Paul Hollywood has stayed consistent since the good old days, but he needed Mary, Mel and Sue to be the heart. There’s no heart anymore. It feels as if all the people paid to be there have become desensitised to their jobs. They forget that if a TV show could be the nation’s sweetheart, this would be it. 

It means we have feedback from the two judges like, ‘It’s a pity because we did ask for a beautifully decorated tart’, ‘Could we think of something nice to say?’, or ‘[we expect] nothing but perfection’. It’s unnecessarily harsh.

If we wanted to see contestants treated like high level chefs, we’d watch Bake Off The Professionals.

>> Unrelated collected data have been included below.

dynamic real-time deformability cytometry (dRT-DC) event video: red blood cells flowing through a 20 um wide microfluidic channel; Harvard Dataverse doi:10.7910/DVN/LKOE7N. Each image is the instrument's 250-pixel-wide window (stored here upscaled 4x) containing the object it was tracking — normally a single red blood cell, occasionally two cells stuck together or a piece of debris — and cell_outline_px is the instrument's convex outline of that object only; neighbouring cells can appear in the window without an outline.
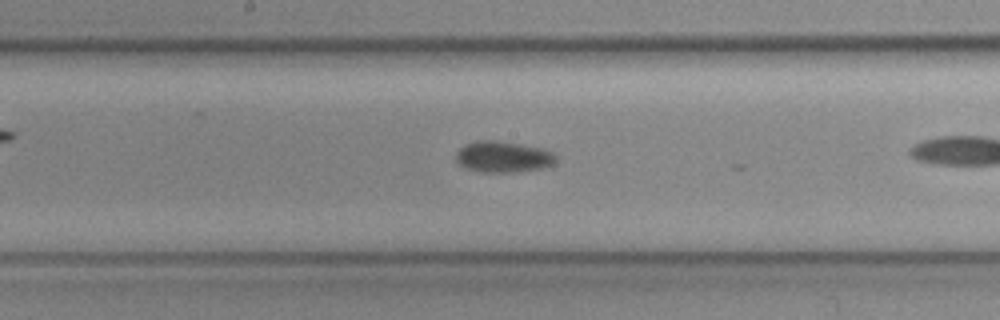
{"species": "common noctule bat (a hibernating species)", "species_latin": "Nyctalus noctula", "temperature_condition": "cold", "stored_images_in_passage": 31, "camera_frame_rate_fps": 3000, "um_per_image_px": 0.085, "animal": {"sex": "female", "body_mass_g": 19.3, "forearm_length_mm": 54.1}, "frame": {"image": 1, "passage_image": 18, "time_ms": 5.667, "image_size_px": [1000, 320], "cell_outline_px": [[556, 160], [552, 164], [540, 168], [512, 172], [480, 172], [468, 168], [460, 164], [456, 160], [456, 152], [464, 144], [476, 140], [496, 140], [544, 148], [552, 152], [556, 156]], "centroid_in_image_um": [42.74, 13.31], "position_along_channel_um": 205.5, "area_um2": 18.09}}
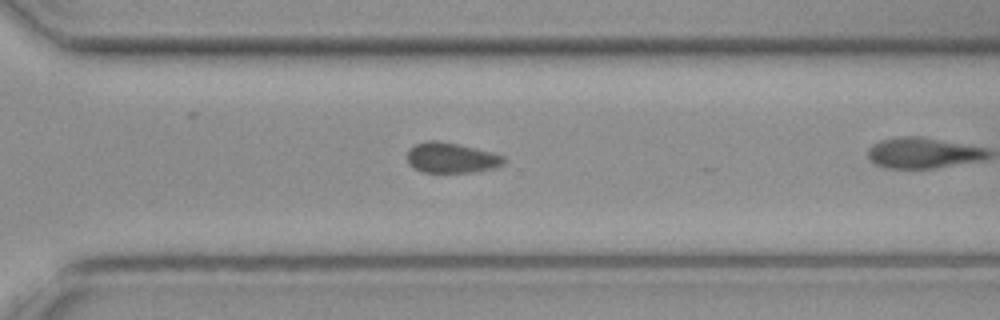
{"frame": {"image": 2, "passage_image": 27, "time_ms": 8.667, "image_size_px": [1000, 320], "cell_outline_px": [[504, 164], [492, 168], [476, 172], [424, 172], [408, 164], [408, 148], [416, 144], [428, 140], [436, 140], [460, 144], [492, 152], [504, 156]], "centroid_in_image_um": [38.36, 13.4], "position_along_channel_um": 332.2, "area_um2": 17.05}}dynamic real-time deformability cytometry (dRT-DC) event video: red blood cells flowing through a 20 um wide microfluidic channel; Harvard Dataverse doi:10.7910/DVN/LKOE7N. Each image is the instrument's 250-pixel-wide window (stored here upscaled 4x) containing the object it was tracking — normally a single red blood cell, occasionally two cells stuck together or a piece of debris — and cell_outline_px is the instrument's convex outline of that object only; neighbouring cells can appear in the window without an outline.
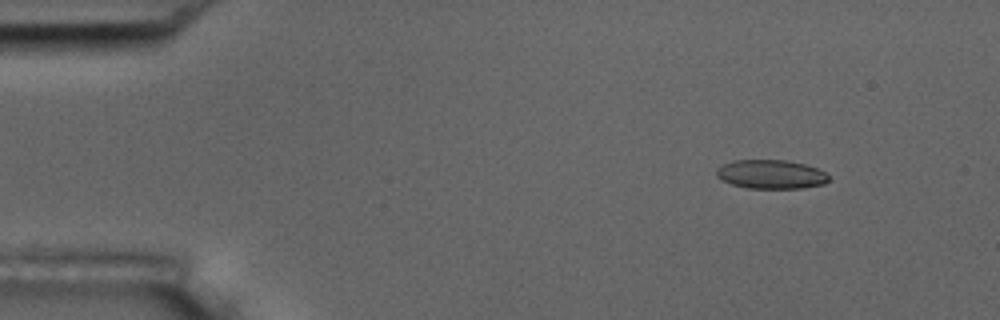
{"species": "common noctule bat (a hibernating species)", "species_latin": "Nyctalus noctula", "temperature_condition": "room temperature", "stored_images_in_passage": 4, "camera_frame_rate_fps": 3000, "um_per_image_px": 0.085, "animal": {"sex": "male", "body_mass_g": 17.5, "forearm_length_mm": 52.3}, "frame": {"image": 1, "passage_image": 2, "time_ms": 1.333, "image_size_px": [1000, 320], "cell_outline_px": [[828, 180], [824, 184], [800, 188], [748, 188], [732, 184], [720, 180], [716, 176], [716, 168], [720, 164], [732, 160], [788, 160], [804, 164], [816, 168], [824, 172], [828, 176]], "centroid_in_image_um": [65.46, 14.8], "position_along_channel_um": 19.5, "area_um2": 19.02}}
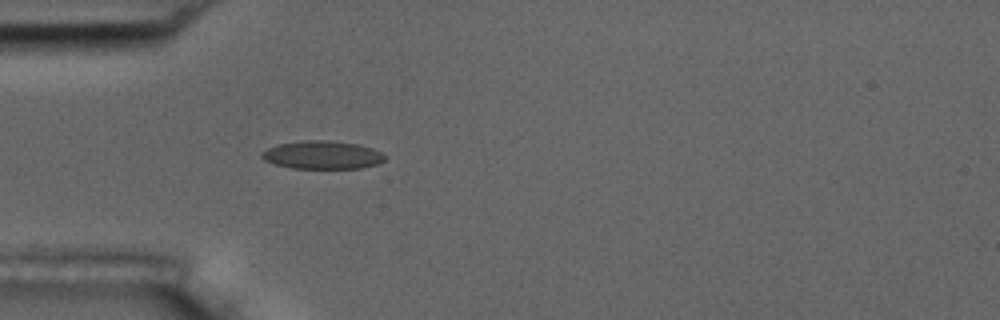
{"frame": {"image": 2, "passage_image": 4, "time_ms": 4.667, "image_size_px": [1000, 320], "cell_outline_px": [[384, 160], [376, 164], [360, 168], [292, 168], [276, 164], [264, 160], [260, 156], [260, 152], [268, 148], [280, 144], [304, 140], [328, 140], [356, 144], [372, 148], [380, 152], [384, 156]], "centroid_in_image_um": [27.36, 13.17], "position_along_channel_um": 57.6, "area_um2": 19.94}}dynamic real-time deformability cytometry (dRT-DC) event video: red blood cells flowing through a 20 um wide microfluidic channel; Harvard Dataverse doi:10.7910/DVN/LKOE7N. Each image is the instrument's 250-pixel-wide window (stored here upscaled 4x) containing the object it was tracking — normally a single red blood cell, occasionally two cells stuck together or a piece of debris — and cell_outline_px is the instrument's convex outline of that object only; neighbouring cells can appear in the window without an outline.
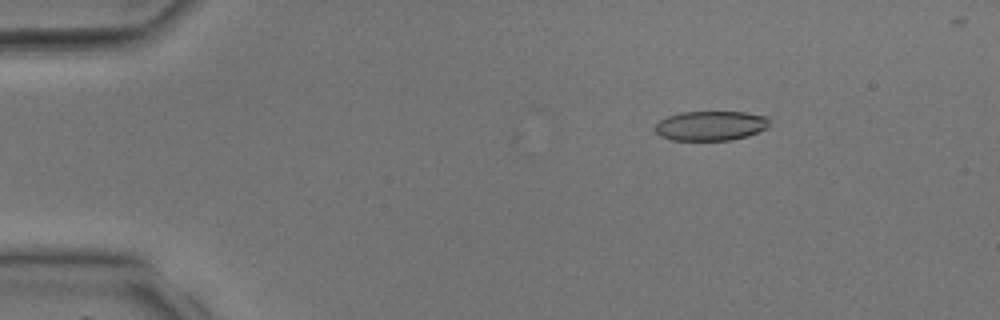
{"species": "common noctule bat (a hibernating species)", "species_latin": "Nyctalus noctula", "temperature_condition": "room temperature", "stored_images_in_passage": 35, "camera_frame_rate_fps": 3000, "um_per_image_px": 0.085, "animal": {"sex": "male", "body_mass_g": 17.9, "forearm_length_mm": 54.2}, "frame": {"image": 1, "passage_image": 3, "time_ms": 0.667, "image_size_px": [1000, 320], "cell_outline_px": [[768, 128], [748, 136], [732, 140], [672, 140], [660, 136], [652, 128], [660, 120], [668, 116], [680, 112], [744, 112], [768, 116]], "centroid_in_image_um": [60.4, 10.69], "position_along_channel_um": 24.6, "area_um2": 19.88}}
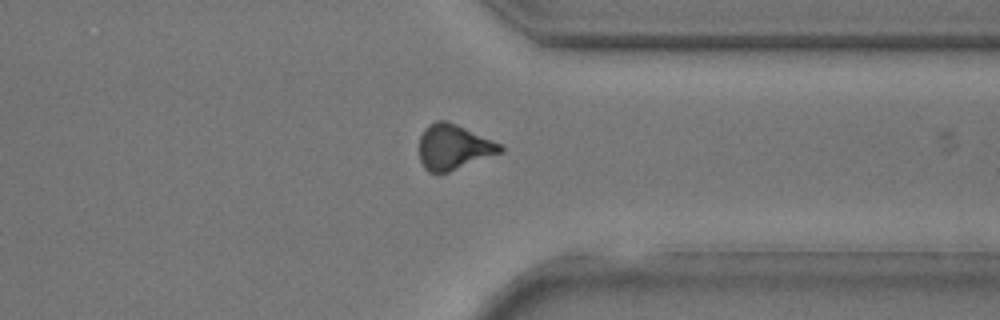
{"frame": {"image": 2, "passage_image": 27, "time_ms": 8.667, "image_size_px": [1000, 320], "cell_outline_px": [[504, 148], [500, 152], [440, 176], [428, 172], [424, 168], [420, 160], [420, 136], [424, 128], [428, 124], [436, 120], [444, 120], [456, 124], [504, 144]], "centroid_in_image_um": [38.53, 12.52], "position_along_channel_um": 372.9, "area_um2": 21.68}}
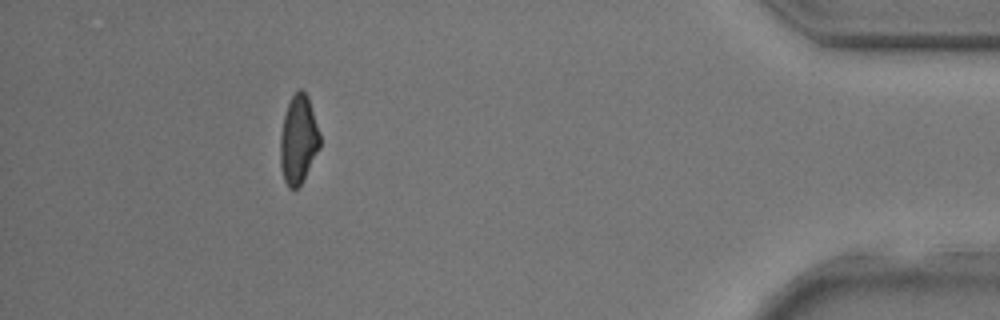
{"frame": {"image": 3, "passage_image": 32, "time_ms": 10.333, "image_size_px": [1000, 320], "cell_outline_px": [[320, 148], [300, 184], [296, 188], [288, 188], [284, 180], [280, 164], [280, 136], [284, 116], [288, 104], [292, 96], [300, 88], [308, 96], [320, 136]], "centroid_in_image_um": [25.35, 11.87], "position_along_channel_um": 409.8, "area_um2": 20.11}}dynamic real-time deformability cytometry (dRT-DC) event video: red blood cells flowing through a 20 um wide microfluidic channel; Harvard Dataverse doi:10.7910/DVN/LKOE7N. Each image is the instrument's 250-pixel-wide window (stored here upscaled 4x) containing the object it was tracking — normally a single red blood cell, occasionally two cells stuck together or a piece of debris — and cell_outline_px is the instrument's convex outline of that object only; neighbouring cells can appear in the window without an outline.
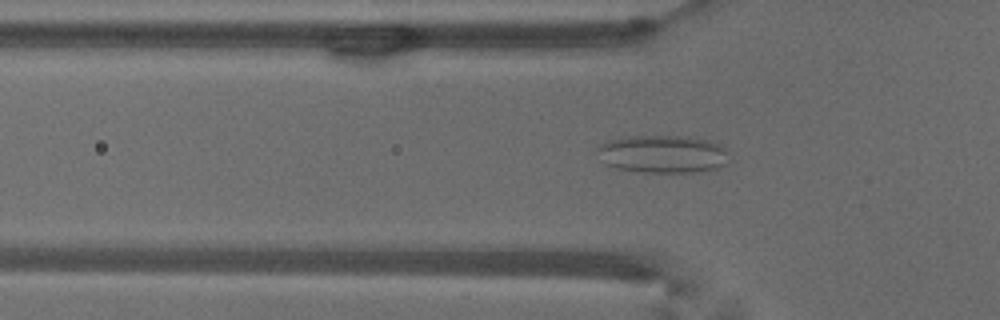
{"species": "common noctule bat (a hibernating species)", "species_latin": "Nyctalus noctula", "temperature_condition": "warm", "stored_images_in_passage": 53, "camera_frame_rate_fps": 3000, "um_per_image_px": 0.085, "animal": {"sex": "male", "body_mass_g": 18.8}, "frame": {"image": 1, "passage_image": 17, "time_ms": 5.333, "image_size_px": [1000, 320], "cell_outline_px": [[728, 164], [716, 168], [696, 172], [644, 172], [616, 168], [608, 164], [596, 148], [600, 144], [608, 140], [628, 136], [688, 136], [708, 140], [720, 144], [724, 148]], "centroid_in_image_um": [56.36, 13.08], "position_along_channel_um": 69.4, "area_um2": 28.78}}
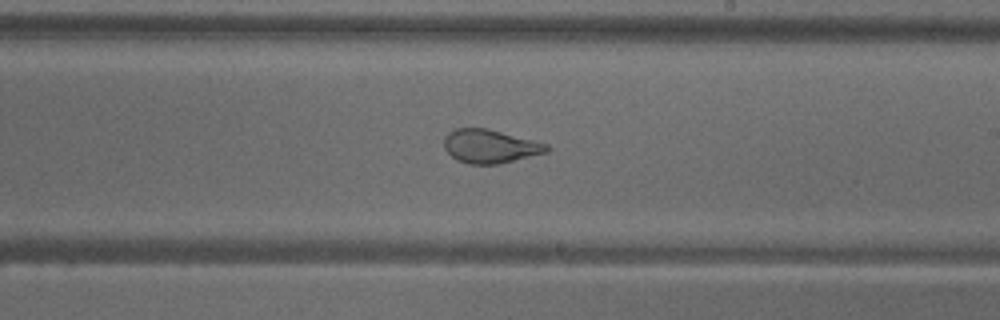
{"frame": {"image": 2, "passage_image": 31, "time_ms": 10.0, "image_size_px": [1000, 320], "cell_outline_px": [[552, 148], [548, 152], [500, 164], [468, 164], [456, 160], [444, 148], [444, 136], [448, 132], [456, 128], [488, 128], [548, 144]], "centroid_in_image_um": [41.66, 12.43], "position_along_channel_um": 247.3, "area_um2": 20.29}}
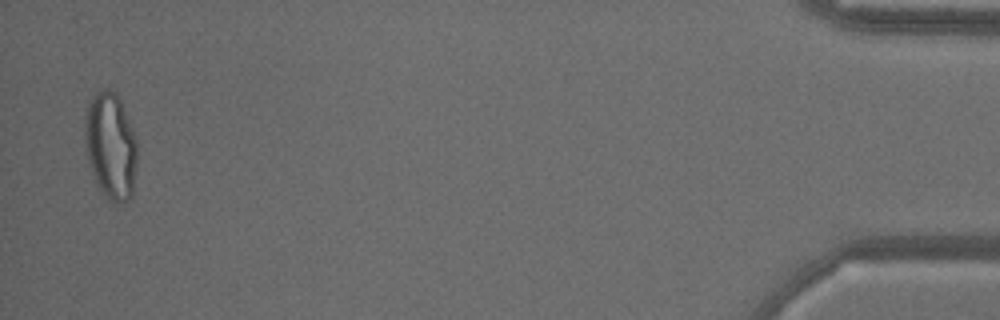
{"frame": {"image": 3, "passage_image": 52, "time_ms": 17.0, "image_size_px": [1000, 320], "cell_outline_px": [[136, 164], [132, 196], [128, 200], [112, 204], [100, 192], [92, 172], [88, 160], [84, 144], [84, 120], [88, 104], [92, 96], [96, 92], [104, 88], [108, 88], [120, 100], [136, 136]], "centroid_in_image_um": [9.38, 12.43], "position_along_channel_um": 425.8, "area_um2": 32.77}, "authors_computed_cell_mechanics": {"area_um2": 26.877, "velocity_mm_per_s": 3.7855, "shape_relaxation_time_tau1_ms": null, "shape_relaxation_time_tau2_ms": 0.7841, "deformation_change_tau1": null, "deformation_change_tau2": 0.0756}}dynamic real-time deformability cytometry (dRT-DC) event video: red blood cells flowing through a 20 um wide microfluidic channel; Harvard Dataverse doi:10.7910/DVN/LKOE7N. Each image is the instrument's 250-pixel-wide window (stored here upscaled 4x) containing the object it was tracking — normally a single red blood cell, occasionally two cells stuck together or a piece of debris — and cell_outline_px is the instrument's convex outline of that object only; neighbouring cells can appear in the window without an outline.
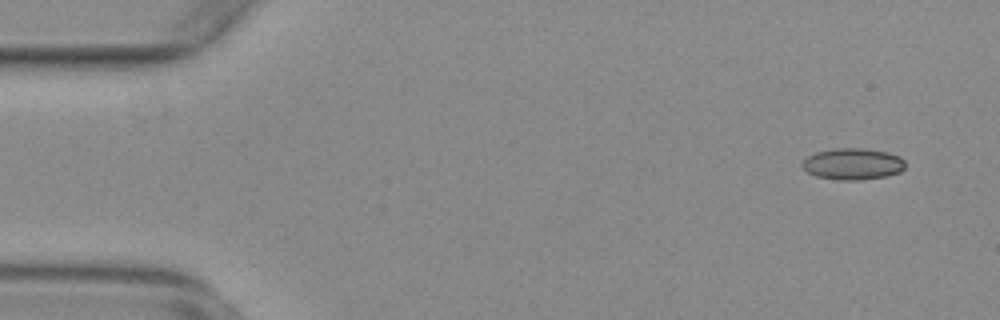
{"species": "common noctule bat (a hibernating species)", "species_latin": "Nyctalus noctula", "temperature_condition": "warm", "stored_images_in_passage": 11, "camera_frame_rate_fps": 3000, "um_per_image_px": 0.085, "animal": {"sex": "female", "body_mass_g": 29.2, "forearm_length_mm": 56.3}, "frame": {"image": 1, "passage_image": 4, "time_ms": 1.0, "image_size_px": [1000, 320], "cell_outline_px": [[904, 168], [900, 172], [888, 176], [860, 180], [836, 180], [816, 176], [808, 172], [800, 164], [808, 156], [816, 152], [832, 148], [860, 148], [888, 152], [900, 156], [904, 160]], "centroid_in_image_um": [72.49, 13.94], "position_along_channel_um": 12.5, "area_um2": 19.02}}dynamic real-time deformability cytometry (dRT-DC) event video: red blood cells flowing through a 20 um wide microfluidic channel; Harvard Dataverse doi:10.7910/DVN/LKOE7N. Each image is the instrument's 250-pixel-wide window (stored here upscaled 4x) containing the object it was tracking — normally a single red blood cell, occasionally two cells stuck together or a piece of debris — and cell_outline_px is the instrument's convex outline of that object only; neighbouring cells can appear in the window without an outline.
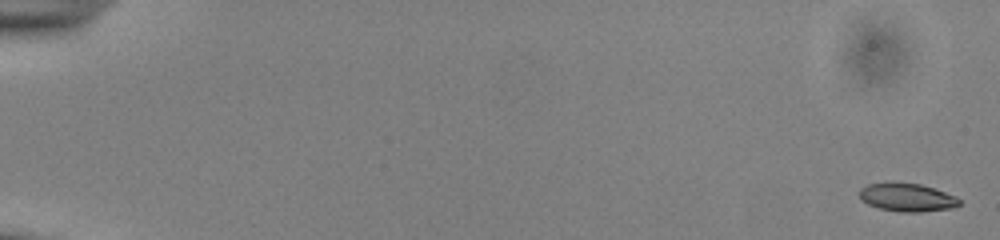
{"species": "common noctule bat (a hibernating species)", "species_latin": "Nyctalus noctula", "temperature_condition": "cold", "stored_images_in_passage": 55, "camera_frame_rate_fps": 3000, "um_per_image_px": 0.085, "animal": {"sex": "male", "body_mass_g": 13.0, "forearm_length_mm": 53.1}, "frame": {"image": 1, "passage_image": 1, "time_ms": 0.0, "image_size_px": [1000, 240], "cell_outline_px": [[960, 204], [952, 208], [920, 212], [900, 212], [880, 208], [868, 204], [860, 200], [860, 188], [868, 184], [888, 180], [892, 180], [920, 184], [956, 196], [960, 200]], "centroid_in_image_um": [77.05, 16.75], "position_along_channel_um": 8.0, "area_um2": 16.76}}
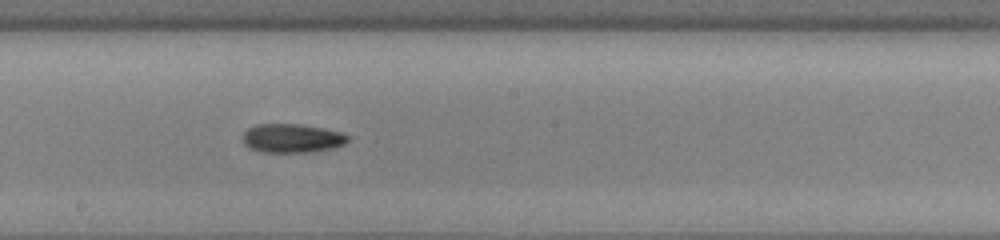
{"frame": {"image": 2, "passage_image": 32, "time_ms": 10.333, "image_size_px": [1000, 240], "cell_outline_px": [[352, 136], [344, 144], [328, 148], [308, 152], [260, 152], [248, 148], [244, 144], [244, 132], [248, 128], [256, 124], [300, 124], [324, 128], [344, 132]], "centroid_in_image_um": [24.83, 11.74], "position_along_channel_um": 223.4, "area_um2": 17.74}}
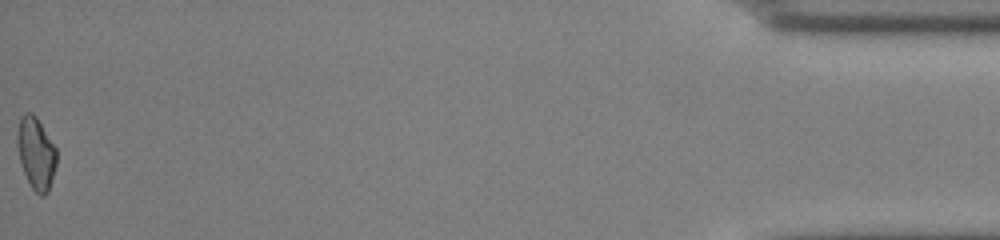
{"frame": {"image": 3, "passage_image": 55, "time_ms": 18.0, "image_size_px": [1000, 240], "cell_outline_px": [[56, 164], [48, 192], [44, 196], [40, 196], [32, 188], [24, 172], [20, 160], [16, 144], [16, 136], [20, 116], [24, 112], [32, 112], [36, 116], [56, 148]], "centroid_in_image_um": [3.04, 13.0], "position_along_channel_um": 432.2, "area_um2": 16.47}, "authors_computed_cell_mechanics": {"area_um2": 16.8776, "velocity_mm_per_s": 3.8726, "shape_relaxation_time_tau1_ms": 3.9585, "shape_relaxation_time_tau2_ms": 7.111, "deformation_change_tau1": 0.1071, "deformation_change_tau2": 0.1407}}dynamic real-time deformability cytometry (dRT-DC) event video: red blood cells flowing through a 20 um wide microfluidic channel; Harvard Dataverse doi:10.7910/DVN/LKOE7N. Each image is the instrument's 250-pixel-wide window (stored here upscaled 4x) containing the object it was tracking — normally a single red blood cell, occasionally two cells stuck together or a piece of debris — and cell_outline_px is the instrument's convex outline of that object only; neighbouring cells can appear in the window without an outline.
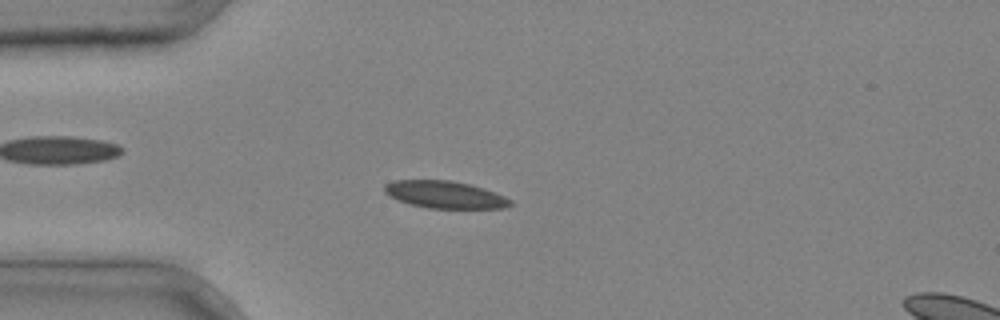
{"species": "common noctule bat (a hibernating species)", "species_latin": "Nyctalus noctula", "temperature_condition": "cold", "stored_images_in_passage": 39, "camera_frame_rate_fps": 3000, "um_per_image_px": 0.085, "animal": {"sex": "male", "body_mass_g": 20.4}, "frame": {"image": 1, "passage_image": 9, "time_ms": 2.667, "image_size_px": [1000, 320], "cell_outline_px": [[512, 204], [504, 208], [428, 208], [412, 204], [388, 196], [384, 192], [384, 184], [396, 180], [452, 180], [484, 188], [504, 196], [512, 200]], "centroid_in_image_um": [37.81, 16.54], "position_along_channel_um": 47.2, "area_um2": 19.88}}
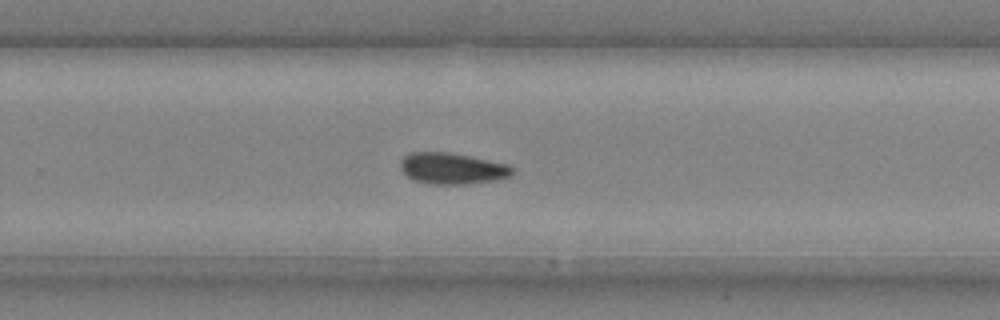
{"frame": {"image": 2, "passage_image": 26, "time_ms": 8.333, "image_size_px": [1000, 320], "cell_outline_px": [[512, 176], [500, 180], [468, 184], [428, 184], [416, 180], [408, 176], [400, 168], [400, 160], [404, 156], [412, 152], [448, 152], [508, 164], [512, 168]], "centroid_in_image_um": [38.45, 14.33], "position_along_channel_um": 291.3, "area_um2": 20.4}}
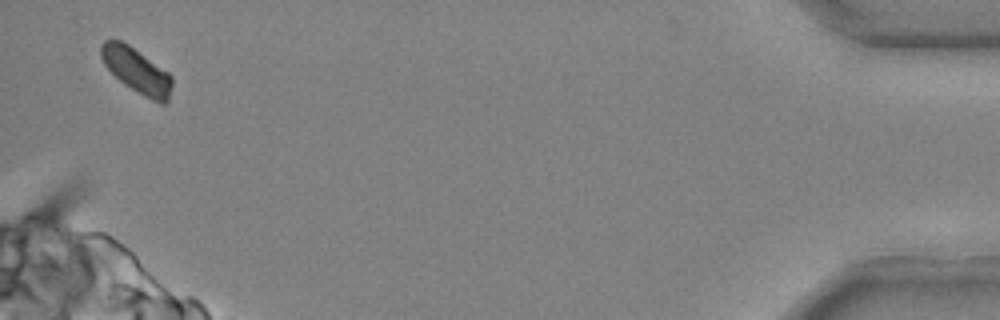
{"frame": {"image": 3, "passage_image": 39, "time_ms": 12.667, "image_size_px": [1000, 320], "cell_outline_px": [[172, 88], [168, 100], [164, 104], [160, 104], [144, 96], [124, 84], [104, 64], [100, 56], [100, 44], [104, 40], [120, 40], [128, 44], [168, 72], [172, 76]], "centroid_in_image_um": [11.62, 6.0], "position_along_channel_um": 423.6, "area_um2": 18.5}}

The one silver lining and thing that keeps me watching is the bakers. The people having to do all the hard work for free (well, an allowance to cover ingredients). 

I miss them (Picture: BBC)

This year’s fab bunch of bakers (Picture: Mark Bourdillon / Love Productions)

Yes, they might be more talented than any amateurs I know, but Channel 4 always nails the casting. This year is no exception. 

Compost Carole, Maxy, Sandro (Paul better give him a bloody handshake), Syabira and sweet angel Janusz (and all of this year’s other bakers) have been the only thing keeping me coming back week after week. 

In my opinion, Bake Off needs to go back to its roots a bit more. 

In all honesty, it could learn a lot from other shows following in its footsteps. Programs like All that Glitters, fronted by Katherine Ryan, Shaune Leane and Dinny Hall. Ryan mixes edgy comedy, more traditional jokes, and being there for contestants as they stress perfectly. 

All That Glitters follows jewelers (Picture: BBC/Twenty Twenty/Peter Ford)

In Glow Up, Val Garland, Dominic Skinner and Maya Jama come across as if they really care about all the aspiring make up artists, and getting a ‘ding dong’ from Val would mean more to me than a Hollywood Handshake.

If Bake Off is going to keep me – and plenty of other fans – watching, we need to see change.

Keep the bakers. Make the bakes easier. More twee and less edgy. 

Please, I miss my Tuesday evening hugs.